Mientras esta conversación tenía lugar, Zula no había apartado ojo del piso franco. Csongor estaba encerrado en una oficina con las notas del día, introduciendo unos datos en su portátil. Sokolov estaba en la sala de reuniones informando a Ivanov. Dos de los asesores de seguridad estaban durmiendo, dos jugando a la Xbox, y dos de guardia. Pero todos los rusos que estaban despiertos los miraban de vez en cuando. Echándole el ojo a los hacker, preguntándose de qué estarían hablando. Tal vez deduciendo por su lenguaje corporal y las expresiones de sus rostros que estaban concentrados en el problema que los acuciaba y haciendo algunos progresos.

Y eso, como seguía teniendo que recordarse, era lo único que importaba. No capturar al Troll. Sino hacer creer a Ivanov que estaban haciendo progresos para su captura, seguirle la corriente, lo suficiente hasta que se les ocurriera una forma de salir de esto.

Pero eso estaba muy lejos. Porque Zula no recibía ninguna vibración por parte de Peter que indicara que estaba interesado en marcharse. La caza del Troll lo tenía demasiado fascinado.

Creía que si lo capturaban, Ivanov sería amable con ellos.

Y tal vez tenía razón. Tal vez era así como reclutaba Ivanov.

O tal vez hacerles creer eso era la forma en que mantenía dócil a la gente hasta que llegaba la hora de matarlos.

—¿Qué viene a continuación? —preguntó ella—. ¿Qué hacemos con esta información?
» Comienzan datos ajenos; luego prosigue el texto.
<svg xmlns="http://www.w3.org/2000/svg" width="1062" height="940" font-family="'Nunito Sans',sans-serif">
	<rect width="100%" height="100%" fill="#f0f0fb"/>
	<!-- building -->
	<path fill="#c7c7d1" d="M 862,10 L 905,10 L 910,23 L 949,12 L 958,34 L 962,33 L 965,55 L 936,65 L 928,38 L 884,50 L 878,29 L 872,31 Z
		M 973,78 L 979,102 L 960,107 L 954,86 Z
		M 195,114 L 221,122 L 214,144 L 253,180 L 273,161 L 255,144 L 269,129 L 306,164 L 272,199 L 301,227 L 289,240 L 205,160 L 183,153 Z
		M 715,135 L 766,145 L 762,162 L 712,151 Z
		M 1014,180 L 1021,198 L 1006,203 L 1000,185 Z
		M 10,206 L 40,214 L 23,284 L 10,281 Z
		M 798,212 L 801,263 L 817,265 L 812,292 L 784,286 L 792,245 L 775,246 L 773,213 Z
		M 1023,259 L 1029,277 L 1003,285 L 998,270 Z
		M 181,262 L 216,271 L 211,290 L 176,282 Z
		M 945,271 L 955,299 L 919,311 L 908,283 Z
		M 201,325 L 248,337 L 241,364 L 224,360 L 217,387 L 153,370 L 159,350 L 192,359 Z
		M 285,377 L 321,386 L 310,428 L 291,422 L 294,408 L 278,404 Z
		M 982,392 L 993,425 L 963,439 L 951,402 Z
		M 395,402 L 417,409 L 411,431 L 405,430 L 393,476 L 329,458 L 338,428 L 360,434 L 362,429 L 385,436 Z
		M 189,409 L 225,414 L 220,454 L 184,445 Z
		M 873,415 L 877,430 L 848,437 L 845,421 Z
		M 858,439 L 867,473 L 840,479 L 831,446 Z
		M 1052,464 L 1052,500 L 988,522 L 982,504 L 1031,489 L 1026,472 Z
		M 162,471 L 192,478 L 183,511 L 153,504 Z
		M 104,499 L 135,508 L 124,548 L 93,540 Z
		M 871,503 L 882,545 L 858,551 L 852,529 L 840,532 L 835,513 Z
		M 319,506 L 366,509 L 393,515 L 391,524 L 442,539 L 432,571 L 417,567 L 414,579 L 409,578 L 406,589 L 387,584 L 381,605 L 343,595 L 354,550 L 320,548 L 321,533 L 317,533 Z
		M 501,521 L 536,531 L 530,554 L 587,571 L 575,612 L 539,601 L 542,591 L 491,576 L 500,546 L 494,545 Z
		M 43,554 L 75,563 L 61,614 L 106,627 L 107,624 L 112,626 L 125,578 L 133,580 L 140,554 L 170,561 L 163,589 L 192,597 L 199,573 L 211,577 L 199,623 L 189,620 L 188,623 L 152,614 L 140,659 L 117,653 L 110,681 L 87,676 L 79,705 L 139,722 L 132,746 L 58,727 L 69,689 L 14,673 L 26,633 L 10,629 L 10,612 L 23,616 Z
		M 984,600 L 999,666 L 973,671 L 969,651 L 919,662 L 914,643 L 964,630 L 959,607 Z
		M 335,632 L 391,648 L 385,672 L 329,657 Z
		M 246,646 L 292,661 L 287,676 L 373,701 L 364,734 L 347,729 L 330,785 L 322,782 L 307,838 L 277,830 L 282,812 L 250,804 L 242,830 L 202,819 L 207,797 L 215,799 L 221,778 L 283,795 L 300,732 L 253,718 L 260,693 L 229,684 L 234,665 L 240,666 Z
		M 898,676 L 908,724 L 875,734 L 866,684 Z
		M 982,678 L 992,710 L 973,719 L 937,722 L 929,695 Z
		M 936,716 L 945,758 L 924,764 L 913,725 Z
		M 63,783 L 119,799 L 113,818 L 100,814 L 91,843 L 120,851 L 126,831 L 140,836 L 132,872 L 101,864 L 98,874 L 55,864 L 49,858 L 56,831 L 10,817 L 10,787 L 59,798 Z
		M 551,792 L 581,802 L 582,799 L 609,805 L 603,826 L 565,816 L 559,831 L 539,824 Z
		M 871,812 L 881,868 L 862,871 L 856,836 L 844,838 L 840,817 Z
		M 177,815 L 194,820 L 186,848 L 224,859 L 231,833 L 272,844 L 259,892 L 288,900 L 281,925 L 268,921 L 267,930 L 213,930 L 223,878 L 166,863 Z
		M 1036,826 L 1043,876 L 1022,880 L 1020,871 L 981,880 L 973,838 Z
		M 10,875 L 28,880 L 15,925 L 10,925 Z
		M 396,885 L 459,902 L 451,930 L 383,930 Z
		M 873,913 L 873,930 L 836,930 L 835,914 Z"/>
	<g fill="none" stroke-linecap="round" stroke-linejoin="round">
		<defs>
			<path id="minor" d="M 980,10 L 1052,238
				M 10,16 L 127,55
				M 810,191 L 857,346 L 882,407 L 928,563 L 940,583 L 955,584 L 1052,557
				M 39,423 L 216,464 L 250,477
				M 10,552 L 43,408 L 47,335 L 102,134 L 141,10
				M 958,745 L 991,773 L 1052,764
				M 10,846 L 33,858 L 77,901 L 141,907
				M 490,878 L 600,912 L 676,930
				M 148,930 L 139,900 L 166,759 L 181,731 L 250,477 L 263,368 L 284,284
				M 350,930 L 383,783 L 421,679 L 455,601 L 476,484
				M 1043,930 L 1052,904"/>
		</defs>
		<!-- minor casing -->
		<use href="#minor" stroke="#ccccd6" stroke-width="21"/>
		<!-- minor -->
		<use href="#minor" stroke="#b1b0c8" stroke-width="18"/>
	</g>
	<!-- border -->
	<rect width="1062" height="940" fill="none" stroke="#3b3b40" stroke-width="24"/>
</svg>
—Una de mis ideas era que ya que tenemos un jet a nuestra disposición, podríamos dar el salto a Manila y tratar de encontrar a algunos de los miembros de CALKULATOR y hacerles unas preguntas.

Cuando Zula reflexionó sobre las palabras «encontrar» y «preguntas» lo único que pudo pensar fue en Wallace y el plástico de polietileno de seis milímetros. ¿Era eso lo que Peter tenía en mente? ¿O pensaba de verdad que los hackers de Manila denunciarían voluntariamente a sus parientes de Xiamen? Zula no quiso hacerle ese dura pregunta a Peter porque temía lo que pudiera descubrir del hombre con el que se había estado acostando.